Op 67 is the last of them. It was written in 1876, apparently as a relaxation after Brahms had finally completed some fourteen years' work on his First Symphony (the symphony was, naturally, another genre rich in tradition which he was wary of approaching). Brahms is rarely in as playful a mood as this at the start of a major work, taking an almost innocent delight in setting up phrases for the second violin and viola and simply repeating them for the full ensemble, and playing off the main 6/8 metre against both 3/4 and the simple two-in-a-bar of the second theme's polka rhythm.
The andante is based on an arching lyrical song-like theme. The middle section combines the crisp dotted rhythms of baroque ceremonial with the wild flourishes of Brahms's beloved gypsy music. He described the third movement to a friend as ‘the most amorous, affectionate' thing he had written. The restless, rather withdrawn main theme is played by the viola, with the other three instruments muted.
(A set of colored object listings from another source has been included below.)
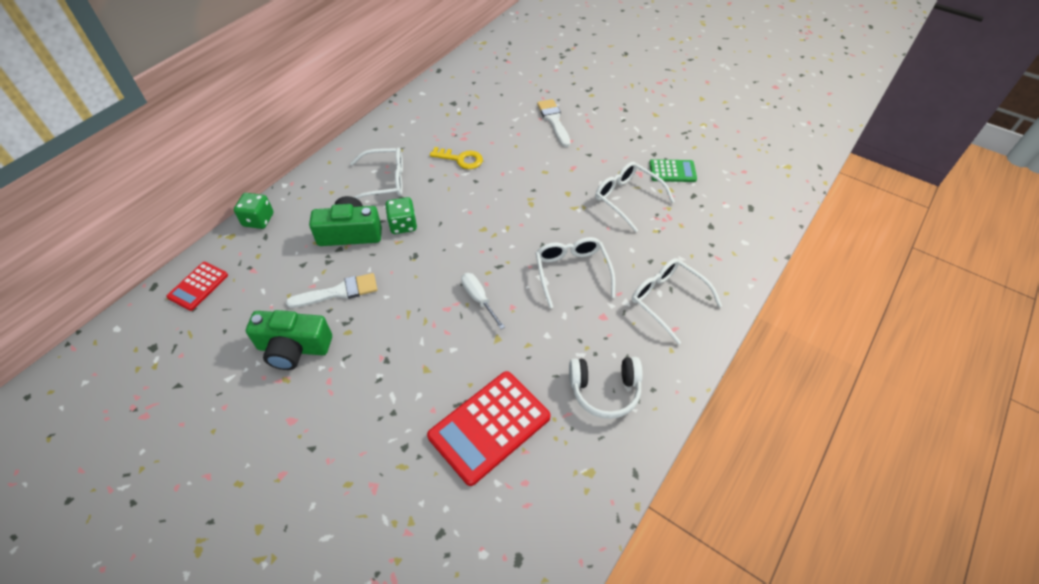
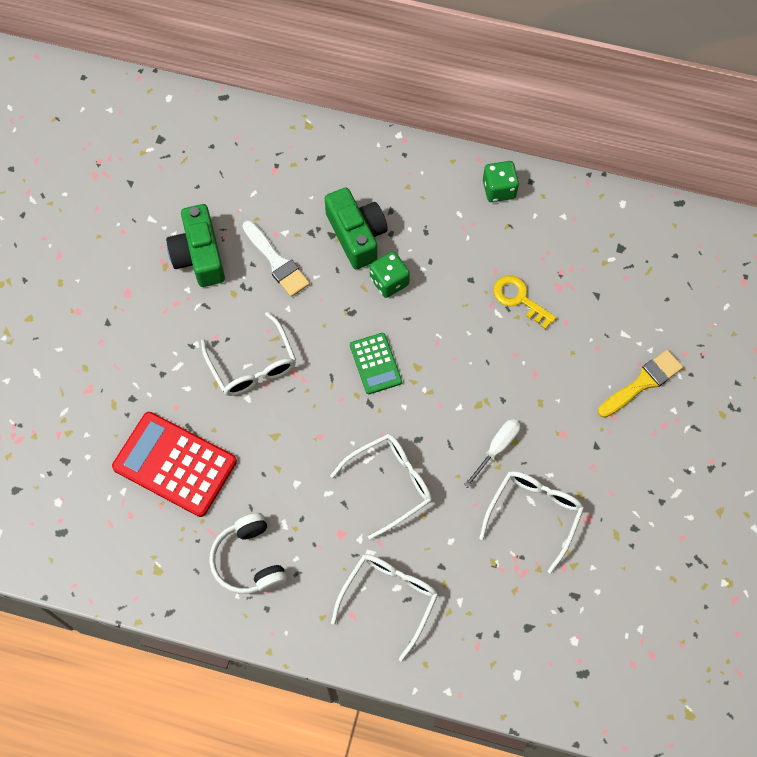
camera: 70 degrees right, 15 degrees up
(198, 286) = (237, 134): red calculator -> none
(258, 220) = (339, 138): green dice -> green dice (499, 189)
(384, 181) = (446, 232): white glasses -> white glasses (252, 365)
(461, 159) = (519, 299): yellow key -> yellow key turned 135 degrees clockwise
(479, 299) = (317, 399): white screwdriver -> white screwdriver (497, 448)
(554, 121) = (642, 383): white brush -> yellow brush
(672, 171) = (609, 559): green calculator -> green calculator (375, 363)

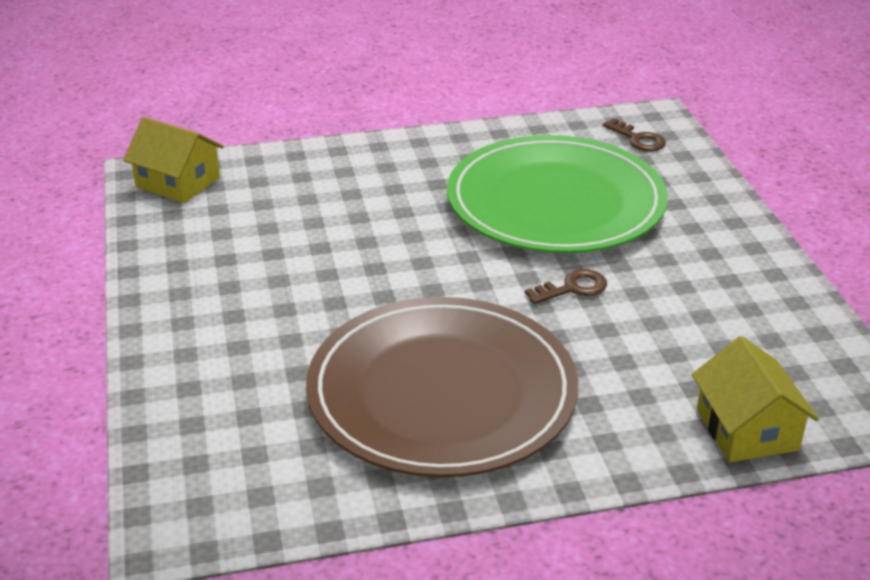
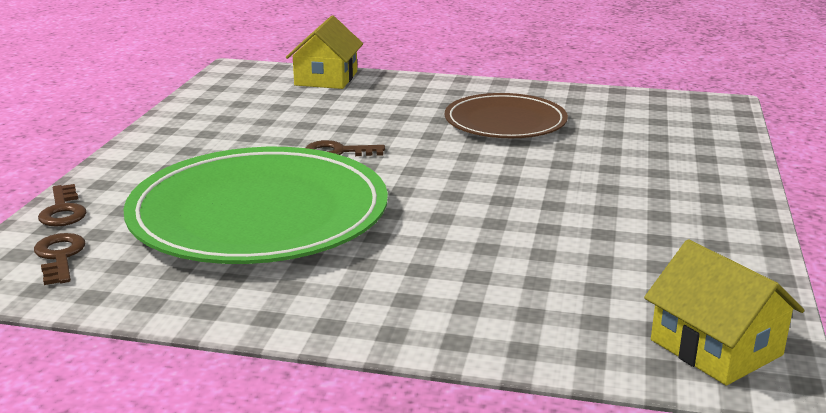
camera: 155 degrees left, 10 degrees down
(442, 393) = (505, 122): brown plate -> brown plate, size x0.58
(698, 169) = (63, 211): none -> brown key

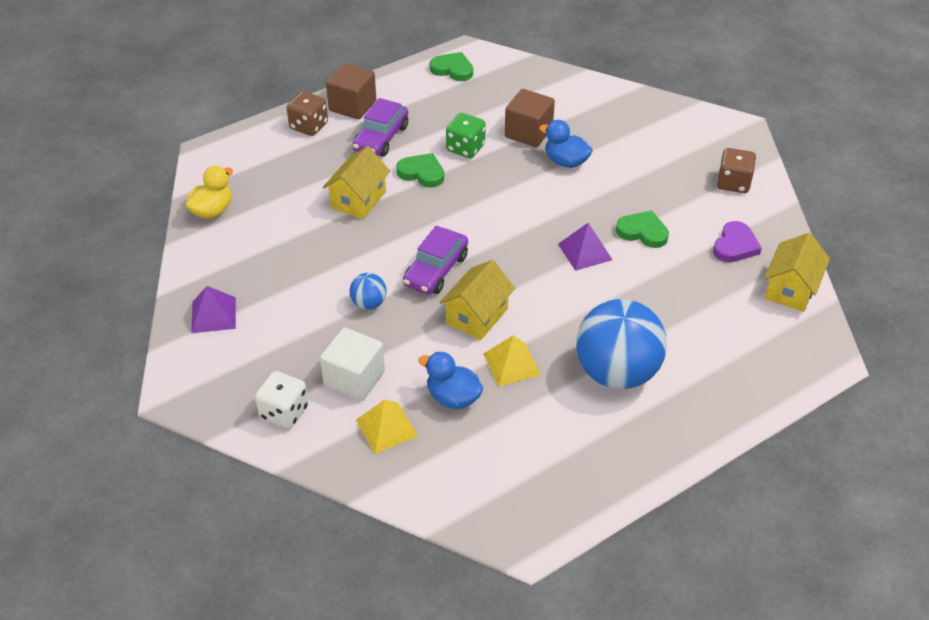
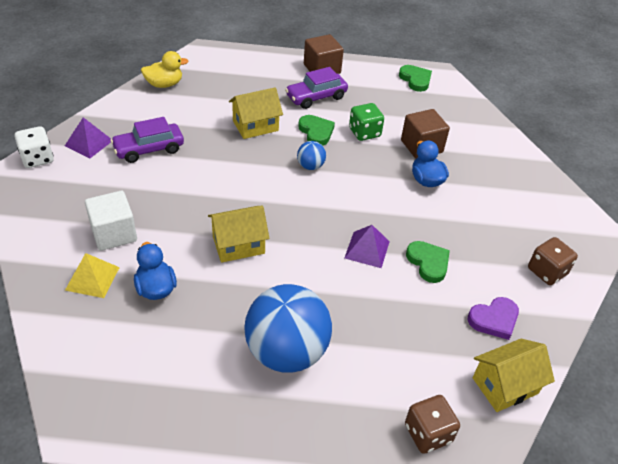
camera: 35 degrees right, 0 degrees up
(284, 412) = (50, 226): white dice -> white dice (37, 158)
(309, 126) = (280, 67): brown dice -> brown dice (428, 433)
(369, 303) = (182, 192): blue ball -> blue ball (310, 166)
(436, 270) = (249, 198): purple car -> purple car (149, 149)
(511, 364) = (221, 293): yellow pyramid -> none

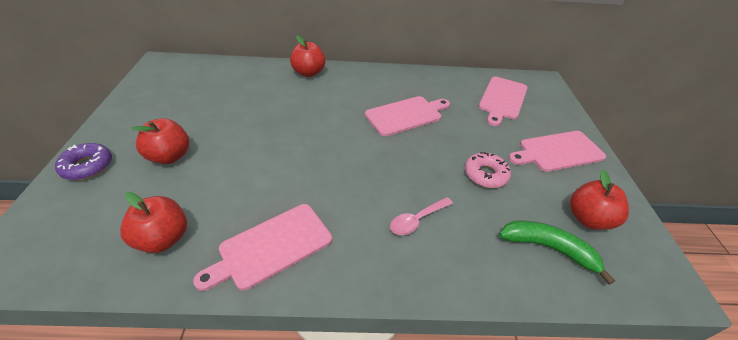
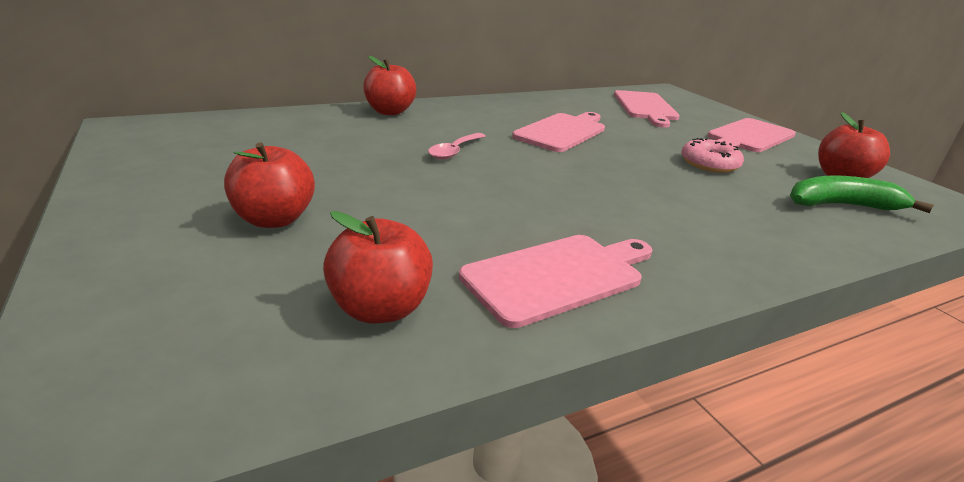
camera: 25 degrees left, 15 degrees down
(87, 166) = (121, 259): purple donut -> none
(271, 247) = (558, 276): pink cutting board -> pink cutting board turned 150 degrees counterclockwise
(417, 220) = (693, 212): pink spoon -> pink spoon (454, 151)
For the first time Brahms composes a final movement in the form of a theme and variations. The theme is an easy-going affair whose apparent simplicity is deceptive. Its phrase-structure, for example, is oddly elusive. The viola, again, dominates the first two variations, and as the music moves into ever more remote keys Brahms also keeps the two-against-three cross-rhythms of the first movement in our minds. This is because he is about to pull off his most astounding coup of all as, with variation 7, the finale theme turns into the first movement's opening material, which he then goes on to combine with the finale theme in its original form. Even when Brahms is relaxing, his grasp of compositional technique is as firm as ever.